The main applications are probably in the field of interacting binaries, cataclysmic variable stars, Algol-type eclipsing binaries, and extrasolar planets but the code is a flexible tool which can be used to study a large variety of objects and effects. A more detailed description of the code is in Budaj and Richards (2004) and in the user manuals. Examples of the possible applications can be found in Budaj et al. (2005), Miller et al. (2007). Output of widely used programs for stellar atmosphere synthetic spectra, SYNSPEC (Hubeny, Lanz and Jeffery, 1994), can be used as an input. The latest version of the code which has a new model of the reflection effect is available with complete documentation and example runs here: DOWNLOAD SHELLSPEC17.

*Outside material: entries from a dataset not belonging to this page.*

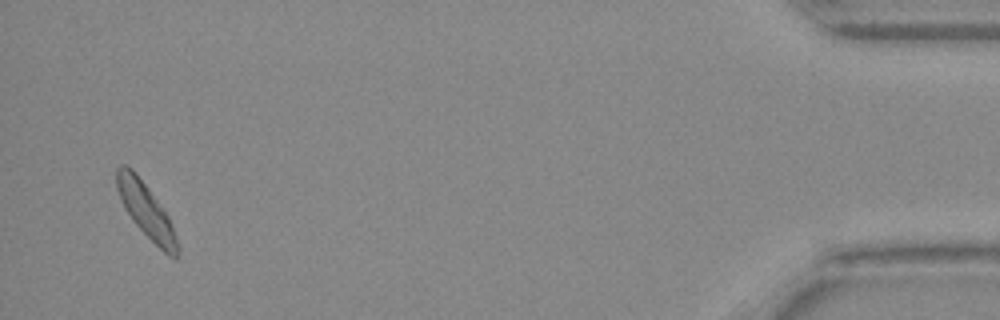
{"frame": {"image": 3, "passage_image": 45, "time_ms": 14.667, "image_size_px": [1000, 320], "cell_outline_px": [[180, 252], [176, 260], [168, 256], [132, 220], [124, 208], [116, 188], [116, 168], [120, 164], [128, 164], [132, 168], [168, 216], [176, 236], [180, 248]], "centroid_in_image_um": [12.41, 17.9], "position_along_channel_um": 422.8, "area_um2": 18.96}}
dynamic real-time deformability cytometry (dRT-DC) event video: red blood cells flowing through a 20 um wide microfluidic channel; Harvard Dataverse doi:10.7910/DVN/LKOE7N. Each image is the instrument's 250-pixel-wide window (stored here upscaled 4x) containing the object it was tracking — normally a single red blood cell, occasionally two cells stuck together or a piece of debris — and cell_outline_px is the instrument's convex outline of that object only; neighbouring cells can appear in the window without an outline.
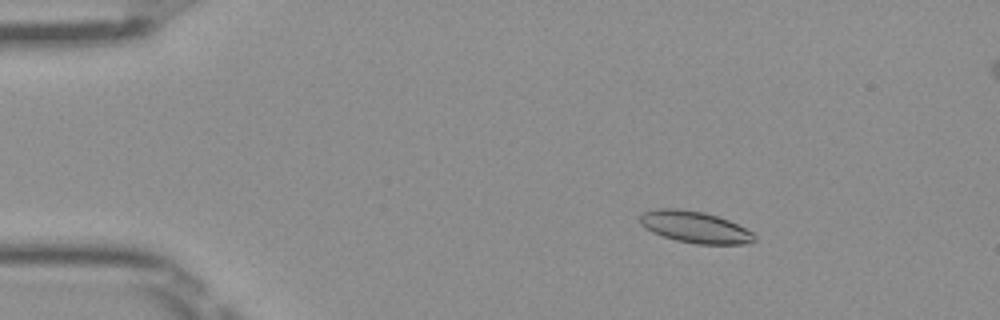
{"species": "Egyptian fruit bat (a non-hibernating species)", "species_latin": "Rousettus aegyptiacus", "temperature_condition": "room temperature", "stored_images_in_passage": 53, "segment_of_instrument_passage": [1, 2], "camera_frame_rate_fps": 3000, "um_per_image_px": 0.085, "frame": {"image": 1, "passage_image": 9, "time_ms": 2.667, "image_size_px": [1000, 320], "cell_outline_px": [[756, 240], [744, 244], [696, 244], [676, 240], [652, 232], [644, 228], [640, 224], [640, 216], [644, 212], [660, 208], [676, 208], [704, 212], [728, 220], [752, 232], [756, 236]], "centroid_in_image_um": [59.05, 19.3], "position_along_channel_um": 25.9, "area_um2": 20.92}}
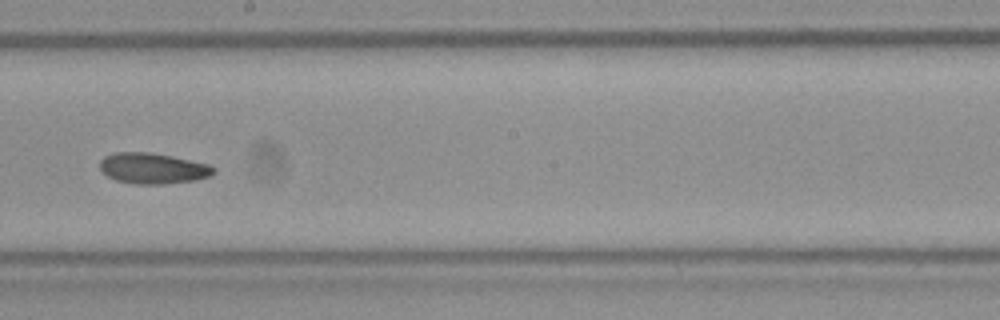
{"frame": {"image": 2, "passage_image": 30, "time_ms": 9.667, "image_size_px": [1000, 320], "cell_outline_px": [[216, 172], [208, 176], [192, 180], [160, 184], [136, 184], [116, 180], [108, 176], [100, 168], [100, 160], [104, 156], [112, 152], [148, 152], [172, 156], [208, 164], [216, 168]], "centroid_in_image_um": [12.96, 14.29], "position_along_channel_um": 235.2, "area_um2": 20.23}}
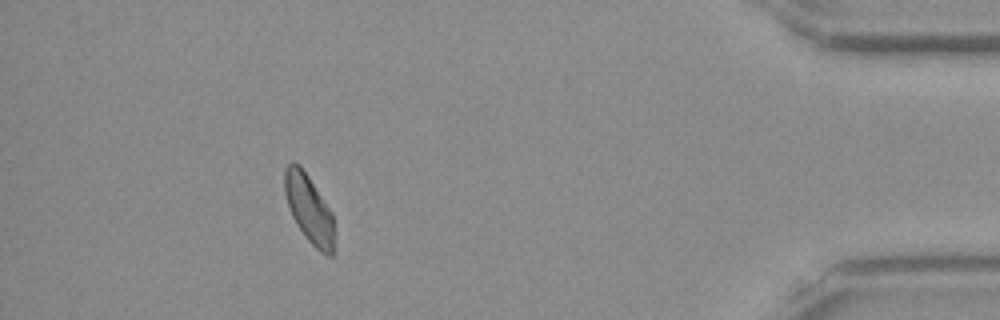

A separate code which calculates the Roche surface and surface temperature distribution according to the new reflection effect can be found with the complete documentation and examples here: DOWNLOAD ROCHE.
Below is the schematic illustration of the new model of the reflection effect
(Budaj 2011)
which consist of reflection, heating and heat redistribution.
It is a pole-on view of the planet irradiated by the star. Red regions on
the day side are hot while yellow regions on the night side and around
poles are cool due to the irradiation and zonal heat transfer.
$\delta$ is irradiating angle,
$A_{B}$ is Bond albedo, $P_{r}$ is heat redistribution parameter,
$T_{ir}$ is temperature associated with local heating, $T_{dn}$ is
associated with heat redistribution and depends on the latitude,
and $T_{old}$ is associated with interior cooling and with surface
temperatures in the absence of the irradiation.
Roche shape of the planet corresponds to the filling factor equal to 1.
Position and size of the star are not to scale.
Below is the demonstration of an artificial test model and an artificial spectral line. The model includes two stars, a Keplerian equatorial disc around a bigger primary, a slightly inclined jet and a slowly expanding shell surrounding the system. Stars are treated as blackbodies, the primary is a sphere with limb darkening imposed on while the secondary fills its Roche lobe and is subject to gravity darkening only. The centers of the jets and shell have no net space velocity while the net velocity of the center of the disc corresponds to that of the primary. Jets precess with the orbital period. For the sole purpose of this illustration, the input values were manipulated so that a contribution from each object could be seen.